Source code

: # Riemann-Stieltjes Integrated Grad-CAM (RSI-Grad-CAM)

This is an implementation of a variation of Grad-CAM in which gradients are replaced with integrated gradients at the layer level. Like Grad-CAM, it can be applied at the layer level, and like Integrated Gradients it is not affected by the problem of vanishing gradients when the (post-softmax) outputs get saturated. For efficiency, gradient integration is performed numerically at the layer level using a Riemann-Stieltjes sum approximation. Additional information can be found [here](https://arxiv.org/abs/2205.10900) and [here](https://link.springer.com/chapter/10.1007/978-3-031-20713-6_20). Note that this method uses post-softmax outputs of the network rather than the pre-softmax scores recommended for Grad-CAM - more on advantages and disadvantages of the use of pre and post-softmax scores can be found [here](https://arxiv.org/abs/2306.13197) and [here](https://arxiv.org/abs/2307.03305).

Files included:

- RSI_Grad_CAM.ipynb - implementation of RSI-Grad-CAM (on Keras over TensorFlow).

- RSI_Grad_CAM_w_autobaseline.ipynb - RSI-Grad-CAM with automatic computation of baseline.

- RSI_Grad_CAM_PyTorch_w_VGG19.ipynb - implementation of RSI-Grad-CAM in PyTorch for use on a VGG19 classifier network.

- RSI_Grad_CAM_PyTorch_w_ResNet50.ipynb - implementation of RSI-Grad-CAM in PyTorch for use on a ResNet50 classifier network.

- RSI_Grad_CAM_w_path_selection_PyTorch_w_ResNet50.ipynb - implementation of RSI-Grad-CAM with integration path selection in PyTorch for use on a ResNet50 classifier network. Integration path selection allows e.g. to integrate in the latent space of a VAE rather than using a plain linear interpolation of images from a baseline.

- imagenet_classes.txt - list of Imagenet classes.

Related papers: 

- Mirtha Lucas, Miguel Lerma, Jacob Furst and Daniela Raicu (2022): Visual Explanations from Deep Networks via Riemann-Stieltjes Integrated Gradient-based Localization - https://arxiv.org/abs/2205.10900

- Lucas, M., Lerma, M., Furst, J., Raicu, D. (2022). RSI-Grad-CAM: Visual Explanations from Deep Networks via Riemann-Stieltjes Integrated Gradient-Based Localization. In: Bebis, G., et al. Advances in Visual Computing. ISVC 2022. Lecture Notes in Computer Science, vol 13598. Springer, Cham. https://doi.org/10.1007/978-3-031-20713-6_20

-=-=-=-=-

» **EXERCISE PROMPT**: In the listing above, find the line containing "Integrated Grad-CAM (RSI-Grad-CAM)" and the line containing "- Mirtha Lucas, Miguel", then retype both and every line between them exactly, with nothing else.

» **COMPLETED TASK**:
: # Riemann-Stieltjes Integrated Grad-CAM (RSI-Grad-CAM)

This is an implementation of a variation of Grad-CAM in which gradients are replaced with integrated gradients at the layer level. Like Grad-CAM, it can be applied at the layer level, and like Integrated Gradients it is not affected by the problem of vanishing gradients when the (post-softmax) outputs get saturated. For efficiency, gradient integration is performed numerically at the layer level using a Riemann-Stieltjes sum approximation. Additional information can be found [here](https://arxiv.org/abs/2205.10900) and [here](https://link.springer.com/chapter/10.1007/978-3-031-20713-6_20). Note that this method uses post-softmax outputs of the network rather than the pre-softmax scores recommended for Grad-CAM - more on advantages and disadvantages of the use of pre and post-softmax scores can be found [here](https://arxiv.org/abs/2306.13197) and [here](https://arxiv.org/abs/2307.03305).

Files included:

- RSI_Grad_CAM.ipynb - implementation of RSI-Grad-CAM (on Keras over TensorFlow).

- RSI_Grad_CAM_w_autobaseline.ipynb - RSI-Grad-CAM with automatic computation of baseline.

- RSI_Grad_CAM_PyTorch_w_VGG19.ipynb - implementation of RSI-Grad-CAM in PyTorch for use on a VGG19 classifier network.

- RSI_Grad_CAM_PyTorch_w_ResNet50.ipynb - implementation of RSI-Grad-CAM in PyTorch for use on a ResNet50 classifier network.

- RSI_Grad_CAM_w_path_selection_PyTorch_w_ResNet50.ipynb - implementation of RSI-Grad-CAM with integration path selection in PyTorch for use on a ResNet50 classifier network. Integration path selection allows e.g. to integrate in the latent space of a VAE rather than using a plain linear interpolation of images from a baseline.

- imagenet_classes.txt - list of Imagenet classes.

Related papers: 

- Mirtha Lucas, Miguel Lerma, Jacob Furst and Daniela Raicu (2022): Visual Explanations from Deep Networks via Riemann-Stieltjes Integrated Gradient-based Localization - https://arxiv.org/abs/2205.10900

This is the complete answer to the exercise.